One utters vow, and everything changes.  it can feel like a cage, like a cell.  At the same time vow saves me, keeps me on the path, holds me accountable. 

And sometimes vow is silent, unknown, something silent I don’t even realize.  Jung said that people with addictions were looking for god or spirit in the bottle or the drug, and had to see what they were truly looking for.  Or as David Foster Wallace put it so well, you’re going to worship something or someone, so you might as well be aware who you’re choosing to worship.  And good old Bob Dylan comes to mind here too, with his “You’re going to have to serve somebody.”  So it occurs to me that we all serve make some vow, observe it.  I would like to be clear to myself what it is.  At times in my life it has been to get by with as little work, suffering, conflict or pain as possible.  Or to get as much money or sex or praise as possible.  Or to run from fear.  I have lived in those vows.  So I might as well choose what vow I will live in.

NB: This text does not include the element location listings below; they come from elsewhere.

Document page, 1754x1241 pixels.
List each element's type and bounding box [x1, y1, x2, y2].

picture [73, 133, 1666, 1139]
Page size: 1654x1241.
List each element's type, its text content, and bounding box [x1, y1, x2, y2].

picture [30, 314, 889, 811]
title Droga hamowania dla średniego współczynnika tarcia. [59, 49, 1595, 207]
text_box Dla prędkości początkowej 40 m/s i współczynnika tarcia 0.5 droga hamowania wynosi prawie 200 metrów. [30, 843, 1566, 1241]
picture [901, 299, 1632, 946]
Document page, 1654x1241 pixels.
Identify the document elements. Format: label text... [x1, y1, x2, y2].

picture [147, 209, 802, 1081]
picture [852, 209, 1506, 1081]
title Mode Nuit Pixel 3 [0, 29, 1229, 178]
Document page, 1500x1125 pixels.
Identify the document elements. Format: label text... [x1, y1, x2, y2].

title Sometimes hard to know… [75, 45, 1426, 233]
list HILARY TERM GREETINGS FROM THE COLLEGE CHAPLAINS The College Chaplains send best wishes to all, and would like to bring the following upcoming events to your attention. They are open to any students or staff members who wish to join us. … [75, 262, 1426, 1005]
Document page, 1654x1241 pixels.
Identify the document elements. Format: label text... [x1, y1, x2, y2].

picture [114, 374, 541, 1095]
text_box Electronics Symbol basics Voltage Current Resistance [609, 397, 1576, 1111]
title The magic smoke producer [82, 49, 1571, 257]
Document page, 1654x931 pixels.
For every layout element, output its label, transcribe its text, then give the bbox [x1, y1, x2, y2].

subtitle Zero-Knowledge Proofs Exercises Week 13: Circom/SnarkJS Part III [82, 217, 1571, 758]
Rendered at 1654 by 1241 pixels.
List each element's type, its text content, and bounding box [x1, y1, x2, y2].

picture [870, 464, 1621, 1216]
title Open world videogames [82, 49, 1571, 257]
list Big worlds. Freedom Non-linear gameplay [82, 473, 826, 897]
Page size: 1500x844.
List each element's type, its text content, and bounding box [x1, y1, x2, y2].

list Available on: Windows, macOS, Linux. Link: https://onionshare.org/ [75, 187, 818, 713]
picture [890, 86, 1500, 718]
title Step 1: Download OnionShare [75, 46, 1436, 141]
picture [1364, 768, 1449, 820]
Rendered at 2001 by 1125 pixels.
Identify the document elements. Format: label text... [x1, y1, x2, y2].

And this vow, this one I’m working on during this practice period, to get a daily writing practice going again.  Instead I hem and haw, avoid writing, or sit and my mind goes blank.  I come out of the tub overflowing with ideas and thoughts to put down, and simply don’t.  So perhaps I need to make this vow more visible, more public, like the public proclamation that was one meaning of a koan.  And sometimes the craziest ideas, the craziest vows are the best ones.  So I vow here and now to write daily, it may be one sentence or one haiku, or a long rant like this.  But I will write and post it, put it out in the world.  That may be just enough to overcome my inertia.  To put myself in a position of having to follow through.  Years ago when i was first starting out with zazen practice, I signed up to be a doan, one who opens the zendo, keeps time and leads the chanting.  Because it was a way to trick myself, to be sure I’d be there at least on that day to sit regardless.  I trick myself or rationalize things all the time to NOT have to do them.  Why not do it now as a way to do them.  And it takes fear, pride, avoidance, laziness–everything else out of the equation.  Just make the vow and do it.  Emotion is removed.  Or at least neutralized.  Vow is purified activity.